Paradoxien deutscher Sexualgeschichte

Die Nationalsozialisten machten sich diese Sehnsucht auf paradoxe Weise zu eigen: Um konservative Kirchenvertreter für sich zu gewinnen, dämonisierten sie zunächst die sexuelle Liberalisierung als „volksverderbendes“ jüdisches Projekt.

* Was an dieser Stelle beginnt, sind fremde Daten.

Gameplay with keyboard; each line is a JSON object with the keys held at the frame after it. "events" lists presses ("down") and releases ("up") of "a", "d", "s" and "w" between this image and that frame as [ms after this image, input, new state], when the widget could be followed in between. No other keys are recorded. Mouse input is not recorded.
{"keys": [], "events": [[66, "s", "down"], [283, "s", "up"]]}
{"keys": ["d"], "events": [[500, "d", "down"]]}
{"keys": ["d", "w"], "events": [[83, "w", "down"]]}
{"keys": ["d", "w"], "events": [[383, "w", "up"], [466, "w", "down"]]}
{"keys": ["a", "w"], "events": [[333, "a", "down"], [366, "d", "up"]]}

Auch Hirschfelds Institut wurde 1933 geschlossen, seine Bücher als „schädliche Literatur“ verbrannt. Gleichzeitig übernahmen die Nazis das Wissen jüdischer Sexualforscher und kodierten es zu ihren Gunsten um. Erhöhte Lust wurde nun als „Geschenk Hitlers“ verkauft, Nacktkultur wiedereingeführt, vorehelicher Sex als legitim angepriesen – jedoch ausschließlich für heterosexuelle „Arier“. Herzog spricht von einem Deal der Nazis mit den Deutschen: „Wir geben euch besseren Sex, wenn ihr dafür Juden und Homosexuelle hasst.“

Aufgrund gesteigerter Homophobie wurden im Dritten Reich 100 000 Männer zentral registriert, tausende umgebracht. Paragraf 175, der – in eingeschränkter Form bis 1994 – Sex zwischen Männern unter Strafe stellte, wurde 1935 erweitert: Jetzt konnte schon ein erotischer Blick Gefängnis bedeuten. Was Herzog daran interessant findet: Heterosexualität galt bei den Nazis als überaus verletzliche Identität, stellten Schwule doch eine Versuchung für jeden heterosexuellen Mann dar. Damit hatten die Nazis sexuelle Orientierung als „flüssig und schwankend“ erkannt.

Dass im Nachkriegsdeutschland die Repressionen gegenüber Schwulen nicht aufgehoben wurden, hält Herzog für eine der größten Paradoxien deutscher Sexualgeschichte. Obwohl die Politik in den fünfziger Jahren versuchte, sich durch das Gebot sexueller Enthaltsamkeit vom Dritten Reich abzugrenzen, führte sie die Gewalt an Homosexuellen de facto weiter. Hier zeigt Herzog, warum die Verteidigung sexueller Freiheit sich weiter lohnt: Wenn sexuelle Freiheit eingeschränkt wird, trifft das fast immer zuerst die Freiheit sexueller Minderheiten.